- _Your assignment_
The answer must be a single number: the count of lines in the records below that contain the word "הנאשם".

- _Data supplied_
-- Opening Marker --
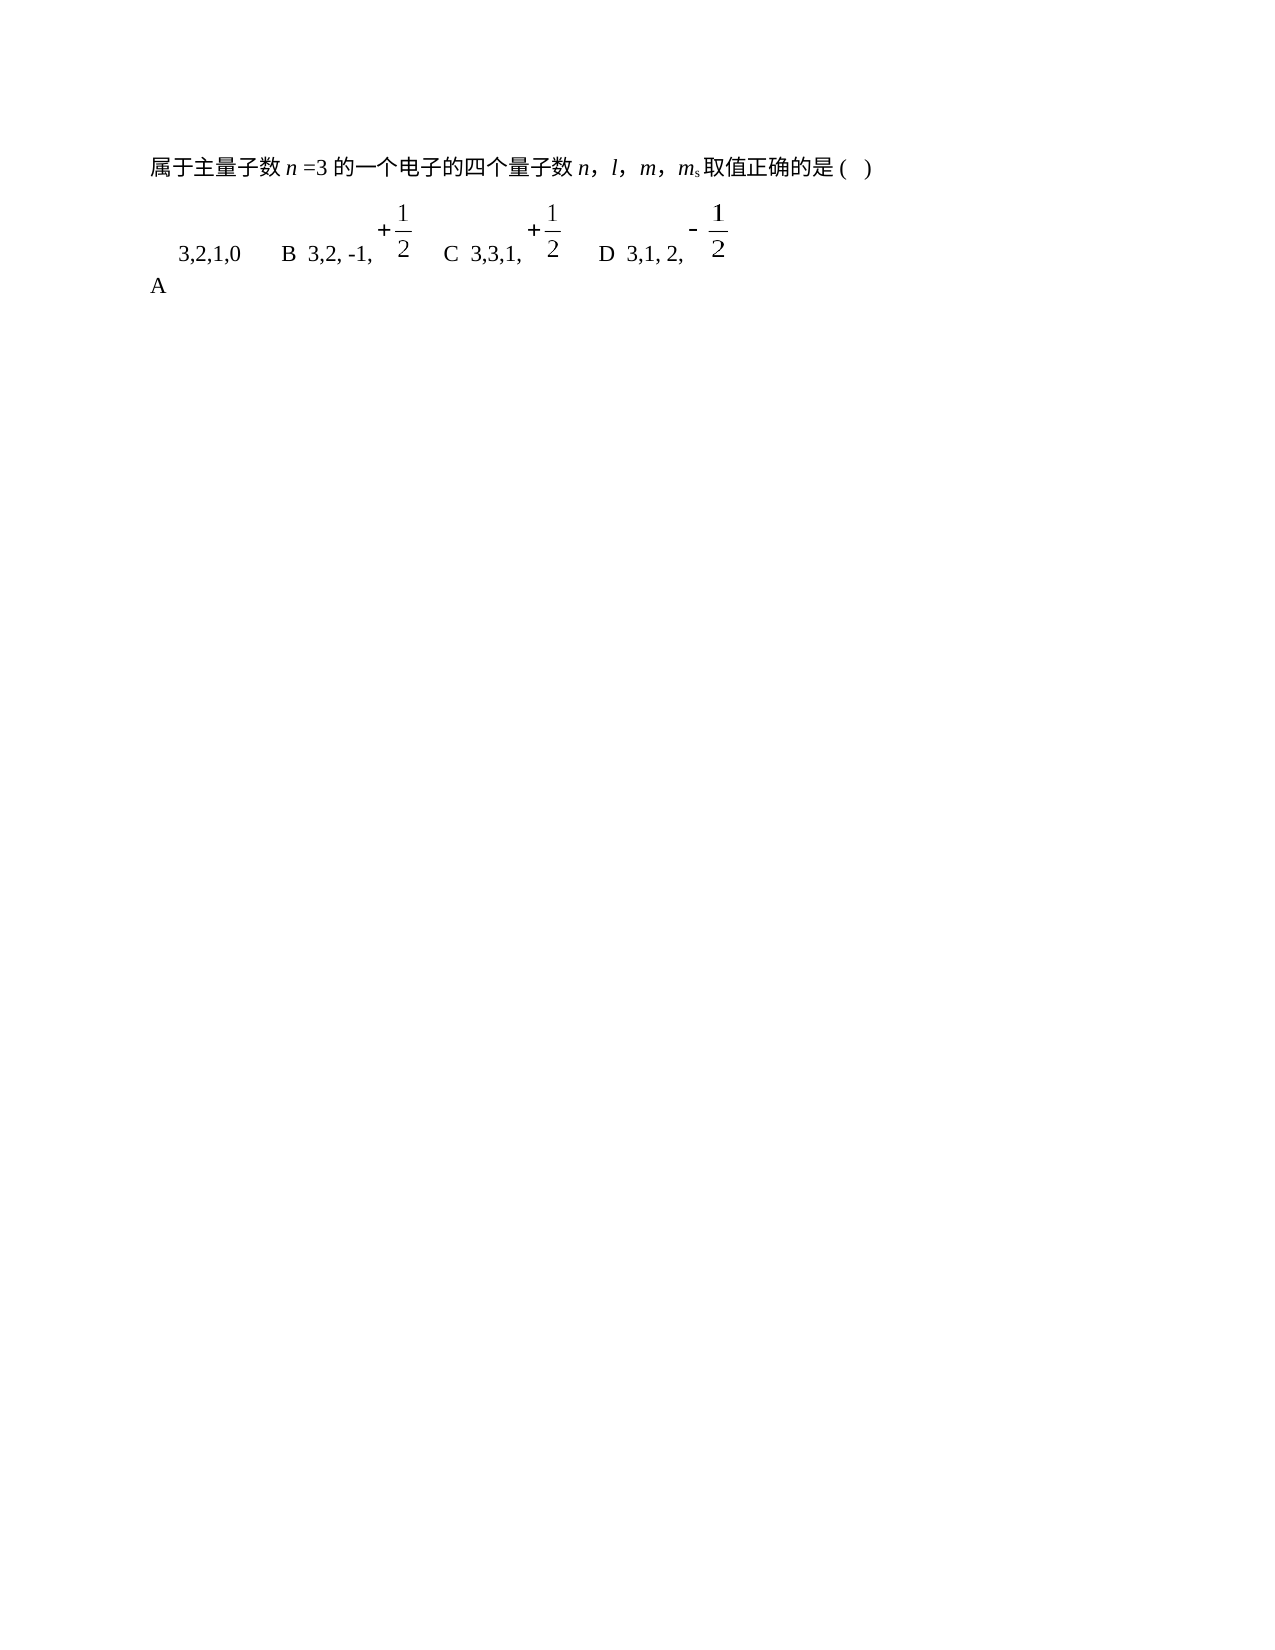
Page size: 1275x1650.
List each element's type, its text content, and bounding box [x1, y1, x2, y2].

text A 3,2,1,0 B 3,2, -1, C 3,3,1, D 3,1, 2, [150, 201, 1125, 299]
text 属于主量子数n =3 的一个电子的四个量子数n，l，m，ms 取值正确的是 ( ) [150, 150, 1125, 184]
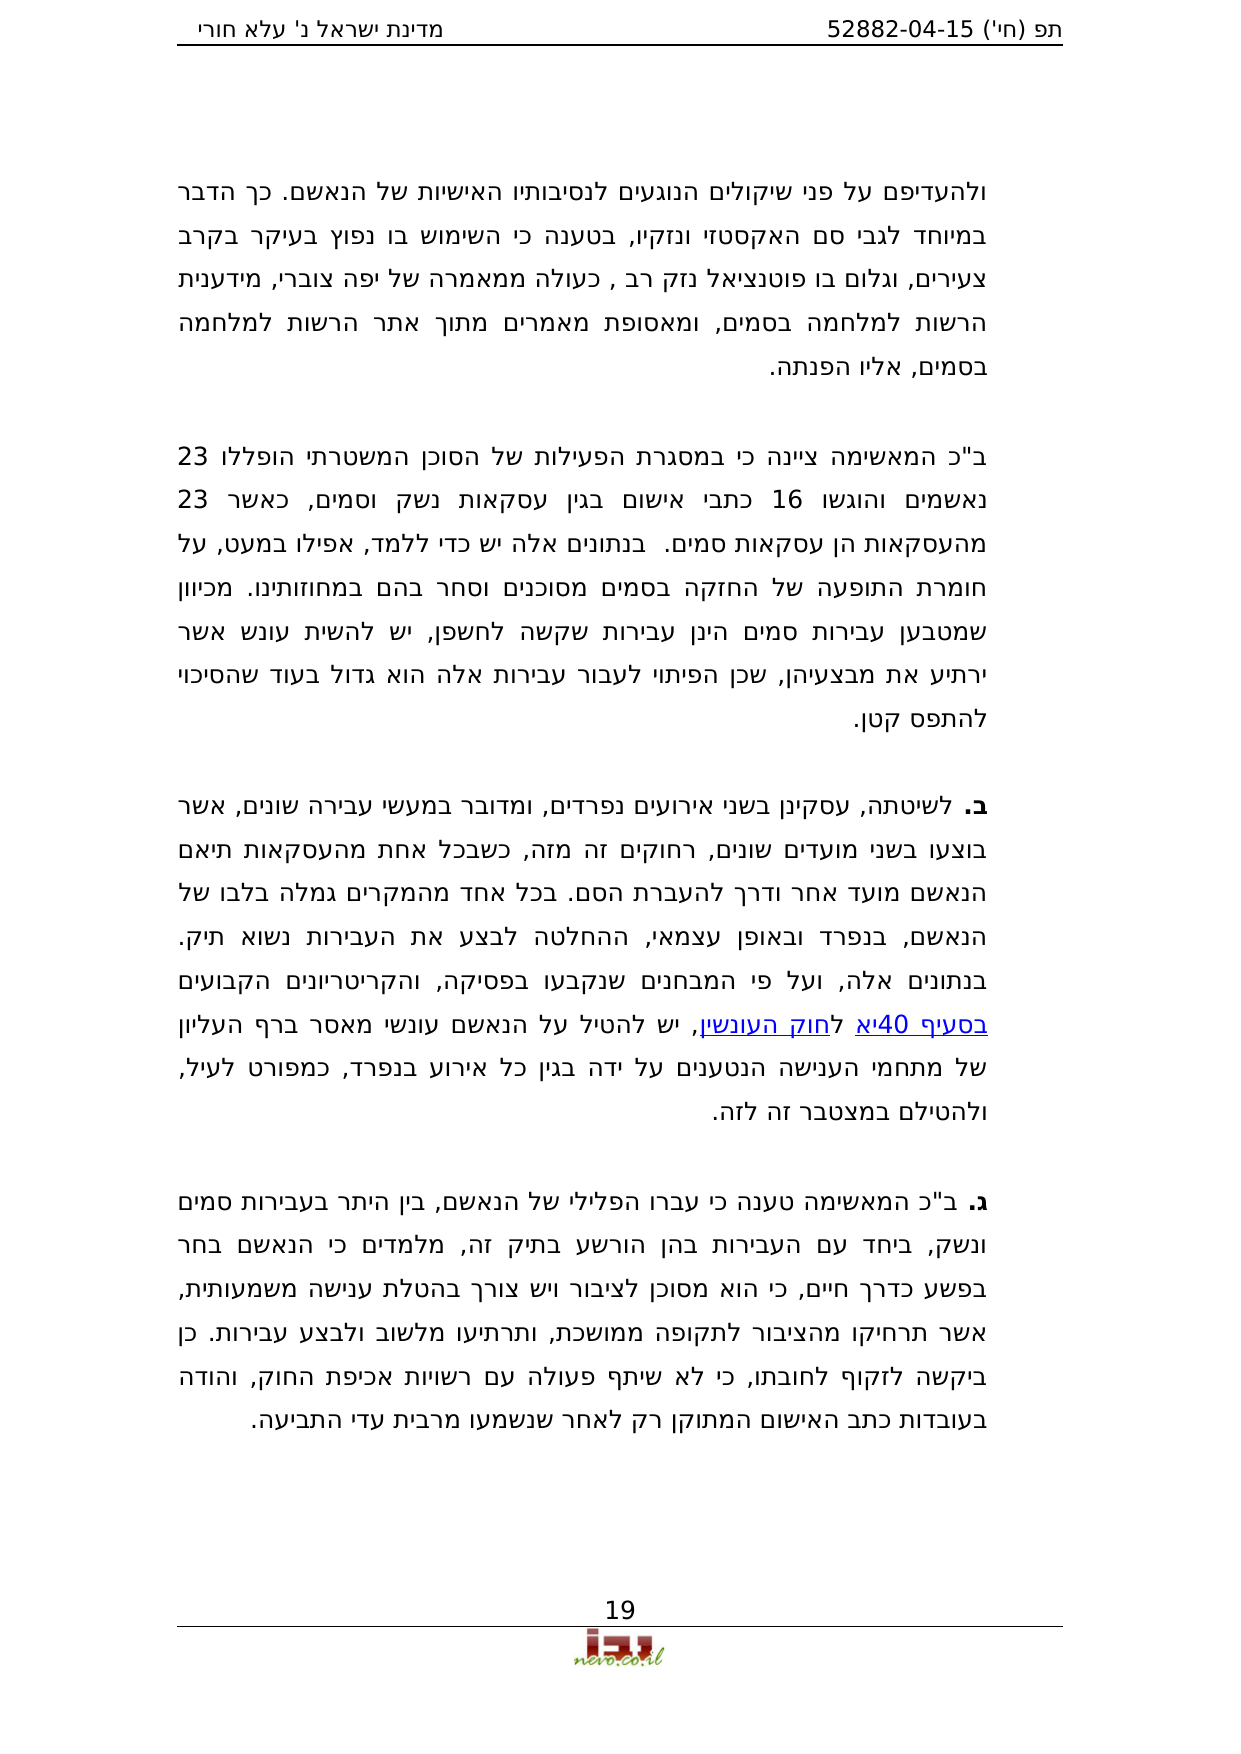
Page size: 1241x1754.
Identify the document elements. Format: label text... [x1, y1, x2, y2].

text ב. לשיטתה, עסקינן בשני אירועים נפרדים, ומדובר במעשי עבירה שונים, אשר בוצעו בשני מועדים שונים, רחוקים זה מזה, כשבכל אחת מהעסקאות תיאם הנאשם מועד אחר ודרך להעברת הסם. בכל אחד מהמקרים גמלה בלבו של הנאשם, בנפרד ובאופן עצמאי, ההחלטה לבצע את העבירות נשוא תיק. בנתונים אלה, ועל פי המבחנים שנקבעו בפסיקה, והקריטריונים הקבועים בסעיף 40יא לחוק העונשין, יש להטיל על הנאשם עונשי מאסר ברף העליון של מתחמי הענישה הנטענים על ידה בגין כל אירוע בנפרד, כמפורט לעיל, ולהטילם במצטבר זה לזה. [177, 791, 988, 1126]
picture [574, 1628, 666, 1667]
text ג. ב"כ המאשימה טענה כי עברו הפלילי של הנאשם, בין היתר בעבירות סמים ונשק, ביחד עם העבירות בהן הורשע בתיק זה, מלמדים כי הנאשם בחר בפשע כדרך חיים, כי הוא מסוכן לציבור ויש צורך בהטלת ענישה משמעותית, אשר תרחיקו מהציבור לתקופה ממושכת, ותרתיעו מלשוב ולבצע עבירות. כן ביקשה לזקוף לחובתו, כי לא שיתף פעולה עם רשויות אכיפת החוק, והודה בעובדות כתב האישום המתוקן רק לאחר שנשמעו מרבית עדי התביעה. [177, 1187, 988, 1435]
text ב"כ המאשימה ציינה כי במסגרת הפעילות של הסוכן המשטרתי הופללו 23 נאשמים והוגשו 16 כתבי אישום בגין עסקאות נשק וסמים, כאשר 23 מהעסקאות הן עסקאות סמים. בנתונים אלה יש כדי ללמד, אפילו במעט, על חומרת התופעה של החזקה בסמים מסוכנים וסחר בהם במחוזותינו. מכיוון שמטבען עבירות סמים הינן עבירות שקשה לחשפן, יש להשית עונש אשר ירתיע את מבצעיהן, שכן הפיתוי לעבור עבירות אלה הוא גדול בעוד שהסיכוי להתפס קטן. [177, 442, 988, 733]
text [177, 177, 988, 381]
-- Closing Marker --
- _Task response_
2